Tuesday, May 2, 2017

#Russiagate Speculation Round-Up

 photo Trump Russia.png

The American people are mostly in the dark about investigations into Trump's Russian connections and the way it influenced the 2016 election. We know the election was hacked, but not all the whys and wherefores about how it was done and why. There are some good guesses out there, but many things are still unclear.

We know that just about everyone in the Trump Administration has some link to Putin or Russia, from Flynn to Manafort to possible spy Carter Page. Even the Trump children are suspect. But will any of them ever pay for being traitors to their country?

Was FBI Director James Comey complicit in helping Trump win the election, or was he an unwitting pawn of Putin? Can his secret investigations and Grand Juries atone in the future for the way he brought up the Hillary Clinton email scandal right before the election?

Luckily for the American people, there are some folks with "sources" as well as journalists who have kept the Russian story at the forefront, making sure it doesn't get lost in the nonsense and noise of the Trump news cycle.
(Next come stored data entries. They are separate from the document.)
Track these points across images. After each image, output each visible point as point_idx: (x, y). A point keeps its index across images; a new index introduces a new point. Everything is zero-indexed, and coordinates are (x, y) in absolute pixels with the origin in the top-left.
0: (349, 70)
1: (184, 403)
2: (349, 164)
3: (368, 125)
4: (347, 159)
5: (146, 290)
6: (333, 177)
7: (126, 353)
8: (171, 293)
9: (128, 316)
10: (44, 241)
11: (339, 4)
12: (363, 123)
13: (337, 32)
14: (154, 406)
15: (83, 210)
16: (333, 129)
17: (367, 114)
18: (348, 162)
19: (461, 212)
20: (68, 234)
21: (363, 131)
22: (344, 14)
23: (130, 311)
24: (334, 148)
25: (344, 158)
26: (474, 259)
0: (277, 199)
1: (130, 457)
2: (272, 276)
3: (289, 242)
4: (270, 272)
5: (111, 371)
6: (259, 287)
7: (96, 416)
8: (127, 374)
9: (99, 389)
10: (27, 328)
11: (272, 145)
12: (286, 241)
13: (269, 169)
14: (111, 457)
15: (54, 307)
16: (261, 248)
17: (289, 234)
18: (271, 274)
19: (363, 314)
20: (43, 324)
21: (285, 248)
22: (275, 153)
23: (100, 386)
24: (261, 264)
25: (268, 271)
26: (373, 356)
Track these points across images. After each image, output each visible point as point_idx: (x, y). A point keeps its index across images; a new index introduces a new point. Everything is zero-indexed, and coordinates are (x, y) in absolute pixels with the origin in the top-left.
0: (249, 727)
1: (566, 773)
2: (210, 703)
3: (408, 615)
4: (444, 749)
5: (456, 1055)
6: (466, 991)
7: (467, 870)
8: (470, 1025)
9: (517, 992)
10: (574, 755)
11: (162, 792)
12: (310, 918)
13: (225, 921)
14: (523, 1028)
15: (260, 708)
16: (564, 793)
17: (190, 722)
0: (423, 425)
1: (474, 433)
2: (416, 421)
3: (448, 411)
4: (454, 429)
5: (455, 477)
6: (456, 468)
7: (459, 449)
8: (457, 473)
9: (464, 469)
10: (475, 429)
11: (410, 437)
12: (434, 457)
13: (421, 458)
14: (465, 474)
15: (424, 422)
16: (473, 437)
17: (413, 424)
For an excellent detailed overview of the whole "Trump-Russia" mess with important links, this article is a must-read:

Lawfare Blog: Seven Theories about the "Laffaire Russe" and What Could It All Mean?
. . . What should we make of this bizarre constellation of facts? The honest answer for anyone who wishes to avoid speculation is that we don’t know. The facts are potentially consistent with a range of different explanations, some relatively anodyne, some quite alarming. So let’s consider seven different plausible theories of the Russia Connection case—wherein we define “plausible” as broadly consistent with all or most of the known facts. These different theories assign different relative salience to those known facts, link them differently, and make very different assumptions about the many facts that are not known or are claimed but disputed.
As a general matter, we avoid predicting which of these theories is most likely to be the true. We will say, however, that the two most extreme theories we lay out—everything as giant coincidence (Theory #1) and Trump himself as a Russian agent (Theory #7)—seem to us highly improbable. That leaves us with a number of intermediate alternatives that are by no means mutually exclusive and that might operate in conjunction with one another.

Not everyone who studies the Trump-Russia problem is a Carl Bernstein, a Rachel Maddow, or a Dan Rather - but please note that those great journalists as well as many others have not dismissed any speculation as "too far out" to be reported - yet. They all know our government is in dire straits if we don't do something soon. I believe anyone can be a hero in this situation, and anyone who is an enemy of Trump and his Russian-loving traitors is a friend of the American people.

Keith Olbermann covers the speculators towards the end of this video and why they should be given credence:



There's the old saying "A prophet is never respected in their own country," and that's never been more true than at this dangerous time. But I believe when someone is proven correct over and over, maybe they have the real goods on Trump. Please keep your minds open because the truth is already stranger than any spy novel ever written.